> Data listing
+++
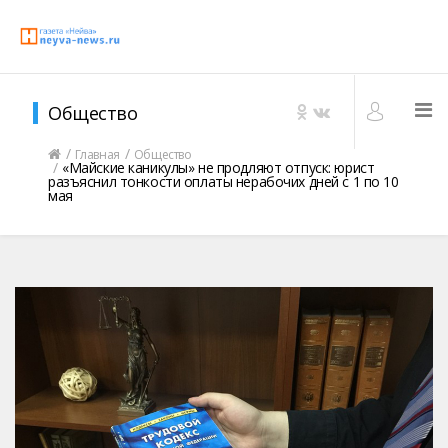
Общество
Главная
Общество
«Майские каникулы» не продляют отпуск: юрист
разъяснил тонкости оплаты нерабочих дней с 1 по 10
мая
+++
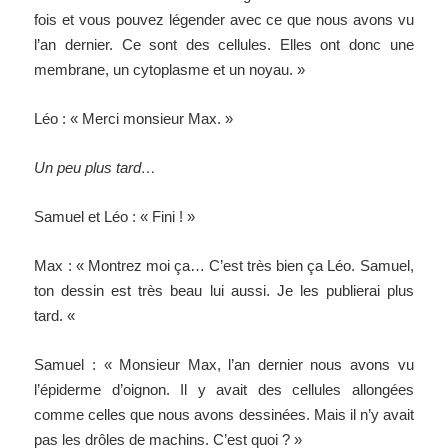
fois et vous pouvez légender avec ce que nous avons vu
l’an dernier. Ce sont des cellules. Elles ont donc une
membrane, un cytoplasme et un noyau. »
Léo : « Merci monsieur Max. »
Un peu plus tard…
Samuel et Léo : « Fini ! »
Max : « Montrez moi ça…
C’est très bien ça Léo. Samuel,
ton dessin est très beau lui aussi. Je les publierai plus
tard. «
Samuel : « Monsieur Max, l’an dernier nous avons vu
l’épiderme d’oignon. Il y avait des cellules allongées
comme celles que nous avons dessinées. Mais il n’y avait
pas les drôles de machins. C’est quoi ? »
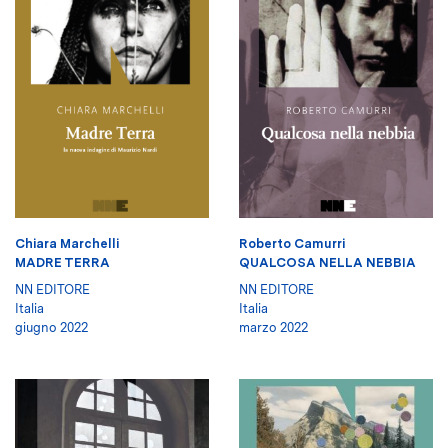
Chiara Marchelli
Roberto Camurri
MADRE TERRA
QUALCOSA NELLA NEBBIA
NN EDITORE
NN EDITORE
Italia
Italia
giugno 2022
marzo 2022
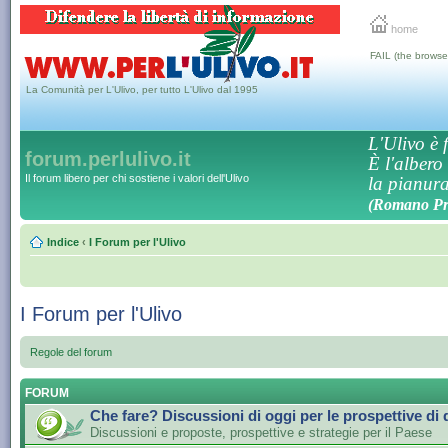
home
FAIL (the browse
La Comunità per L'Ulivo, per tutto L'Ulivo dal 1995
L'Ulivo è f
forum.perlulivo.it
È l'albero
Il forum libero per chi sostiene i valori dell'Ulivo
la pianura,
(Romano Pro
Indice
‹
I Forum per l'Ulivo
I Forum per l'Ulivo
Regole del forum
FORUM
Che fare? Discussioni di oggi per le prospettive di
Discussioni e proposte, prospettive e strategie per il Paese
+++
> Directions
Repeat, word for word, the lines of the material above from the one holding "Samuel et Léo" through the one holding "Discussioni e proposte, prospettive". Leave out pictures.

> Written answer
Samuel et Léo : « Fini ! »
Max : « Montrez moi ça…
C’est très bien ça Léo. Samuel,
ton dessin est très beau lui aussi. Je les publierai plus
tard. «
Samuel : « Monsieur Max, l’an dernier nous avons vu
l’épiderme d’oignon. Il y avait des cellules allongées
comme celles que nous avons dessinées. Mais il n’y avait
pas les drôles de machins. C’est quoi ? »
Chiara Marchelli
Roberto Camurri
MADRE TERRA
QUALCOSA NELLA NEBBIA
NN EDITORE
NN EDITORE
Italia
Italia
giugno 2022
marzo 2022
home
FAIL (the browse
La Comunità per L'Ulivo, per tutto L'Ulivo dal 1995
L'Ulivo è f
forum.perlulivo.it
È l'albero
Il forum libero per chi sostiene i valori dell'Ulivo
la pianura,
(Romano Pro
Indice
‹
I Forum per l'Ulivo
I Forum per l'Ulivo
Regole del forum
FORUM
Che fare? Discussioni di oggi per le prospettive di
Discussioni e proposte, prospettive e strategie per il Paese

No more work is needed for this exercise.